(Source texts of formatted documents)

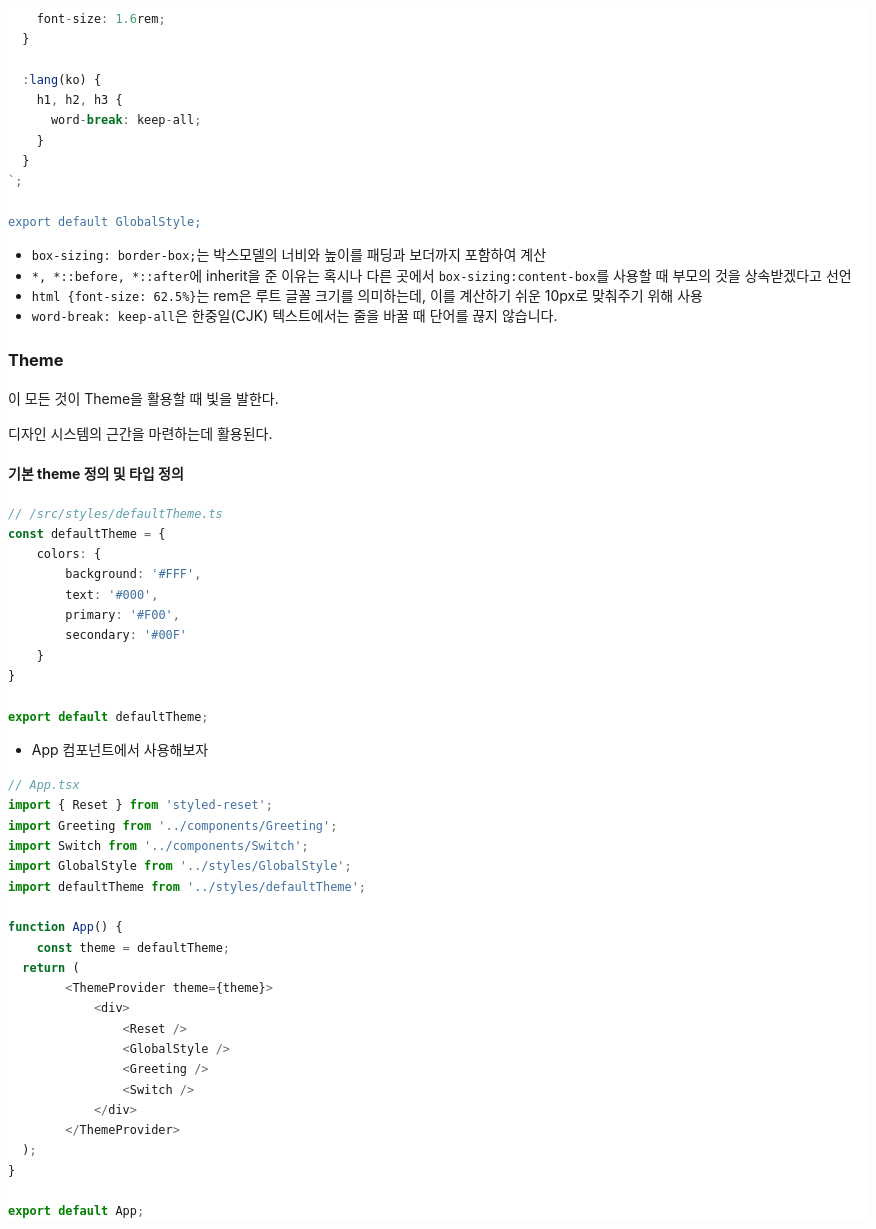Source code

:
 ```ts
    font-size: 1.6rem;
  }

  :lang(ko) {
    h1, h2, h3 {
      word-break: keep-all;
    }
  }
`;

export default GlobalStyle;
```

- `box-sizing: border-box;`는 박스모델의 너비와 높이를 패딩과 보더까지 포함하여 계산
- `*, *::before, *::after`에 inherit을 준 이유는 혹시나 다른 곳에서 `box-sizing:content-box`를 사용할 때 부모의 것을 상속받겠다고 선언
- `html {font-size: 62.5%}`는 rem은 루트 글꼴 크기를 의미하는데, 이를 계산하기 쉬운 10px로 맞춰주기 위해 사용
- `word-break: keep-all`은 한중일(CJK) 텍스트에서는 줄을 바꿀 때 단어를 끊지 않습니다.

### Theme

이 모든 것이 Theme을 활용할 때 빛을 발한다.

디자인 시스템의 근간을 마련하는데 활용된다.

#### 기본 theme 정의 및 타입 정의

```ts
// /src/styles/defaultTheme.ts
const defaultTheme = {
	colors: {
		background: '#FFF',
		text: '#000',
		primary: '#F00',
		secondary: '#00F'
	}
}

export default defaultTheme;
```

- App 컴포넌트에서 사용해보자

```ts
// App.tsx
import { Reset } from 'styled-reset';
import Greeting from '../components/Greeting';
import Switch from '../components/Switch';
import GlobalStyle from '../styles/GlobalStyle';
import defaultTheme from '../styles/defaultTheme';

function App() {
	const theme = defaultTheme;
  return (
		<ThemeProvider theme={theme}>
			<div>
				<Reset />
				<GlobalStyle />
				<Greeting />
				<Switch />
			</div>
		</ThemeProvider>
  );
}

export default App;
```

■ Problem description
Leave out the pictures, and give all the records again exactly.

■ Solution for this problem
Source code

:
 ```ts
    font-size: 1.6rem;
  }

  :lang(ko) {
    h1, h2, h3 {
      word-break: keep-all;
    }
  }
`;

export default GlobalStyle;
```

- `box-sizing: border-box;`는 박스모델의 너비와 높이를 패딩과 보더까지 포함하여 계산
- `*, *::before, *::after`에 inherit을 준 이유는 혹시나 다른 곳에서 `box-sizing:content-box`를 사용할 때 부모의 것을 상속받겠다고 선언
- `html {font-size: 62.5%}`는 rem은 루트 글꼴 크기를 의미하는데, 이를 계산하기 쉬운 10px로 맞춰주기 위해 사용
- `word-break: keep-all`은 한중일(CJK) 텍스트에서는 줄을 바꿀 때 단어를 끊지 않습니다.

### Theme

이 모든 것이 Theme을 활용할 때 빛을 발한다.

디자인 시스템의 근간을 마련하는데 활용된다.

#### 기본 theme 정의 및 타입 정의

```ts
// /src/styles/defaultTheme.ts
const defaultTheme = {
	colors: {
		background: '#FFF',
		text: '#000',
		primary: '#F00',
		secondary: '#00F'
	}
}

export default defaultTheme;
```

- App 컴포넌트에서 사용해보자

```ts
// App.tsx
import { Reset } from 'styled-reset';
import Greeting from '../components/Greeting';
import Switch from '../components/Switch';
import GlobalStyle from '../styles/GlobalStyle';
import defaultTheme from '../styles/defaultTheme';

function App() {
	const theme = defaultTheme;
  return (
		<ThemeProvider theme={theme}>
			<div>
				<Reset />
				<GlobalStyle />
				<Greeting />
				<Switch />
			</div>
		</ThemeProvider>
  );
}

export default App;
```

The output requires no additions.